Text segment:
Also, I could use the VM I suppose, just seems like a lot of hassle. –  Chase Florell Jan 25 '10 at 5:00
    
Are you running Active Directory with that .local prefix? If not you could always do the poor man's DNS infrastructure with the hosts file. –  ta.speot.is Jan 25 '10 at 5:02
    
I am not running an AD... could you elaborate on your "poor mans DNS?" –  Chase Florell Jan 25 '10 at 5:15
    
You can add hostname/ip pairs to your PC's hosts file. If you're happy to give all your computers static DHCP leases, you could add entries like "server.local 192.168.1.60" to your hosts file and it will always resolve as such. Check out "C:\WINDOWS\system32\drivers\etc\hosts" in notepad. Note this is only locally. If you were using your DNS server as a nameserver for the internet you may want to consider free DNS hosting. –  ta.speot.is Jan 25 '10 at 5:33

I'm going to go way out on a limb here but if you need a "free" dns and dhcp server and you have an extra computer you should try Ubuntu Server. Set up Bind as the DNS server and a dhcp server by running the following commands:

sudo apt-get install dhcp3-server
sudo apt-get install bind9

Of course you'll also need to do a little work installing Ubuntu Server but it's really very straight forward. Burn an install disk and boot your computer. It'll walk you through all the steps.

Set exercise 1:
In the DNS discussion, what reason is given for why installing Ubuntu Server should not be much work?
Set exercise 2:
Turn the DNS discussion paragraph beginning "You can add hostname/ip pairs" into a short bulleted list that keeps its main facts.
Set exercise 3:
Retype the part of the DNS discussion that begins at the words "I'm going to" and ends after "all the steps.".
Use only the DNS discussion to answer.

Listed records:
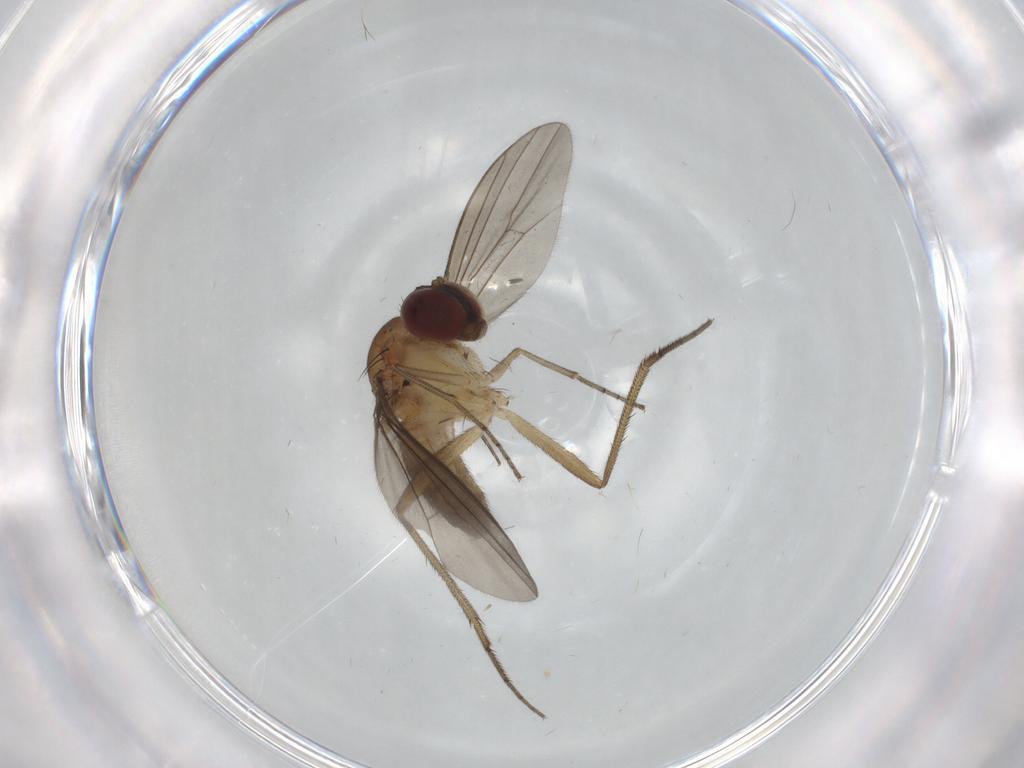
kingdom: Animalia
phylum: Arthropoda
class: Insecta
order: Diptera
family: Dolichopodidae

Exercise result 1:
The text calls the installation very straightforward: you burn an install disk and boot the computer, and the installer walks you through all the steps.

Exercise result 2:
- You can add hostname/IP pairs to your PC's hosts file.
- If all your computers have static DHCP leases, an entry like "server.local 192.168.1.60" will always resolve that way.
- The file is at "C:\WINDOWS\system32\drivers\etc\hosts" and can be opened in Notepad.
- This works only locally.
- If your DNS server is a nameserver for the internet, consider free DNS hosting.

Exercise result 3:
I'm going to go way out on a limb here but if you need a "free" dns and dhcp server and you have an extra computer you should try Ubuntu Server. Set up Bind as the DNS server and a dhcp server by running the following commands:

sudo apt-get install dhcp3-server
sudo apt-get install bind9

Of course you'll also need to do a little work installing Ubuntu Server but it's really very straight forward. Burn an install disk and boot your computer. It'll walk you through all the steps.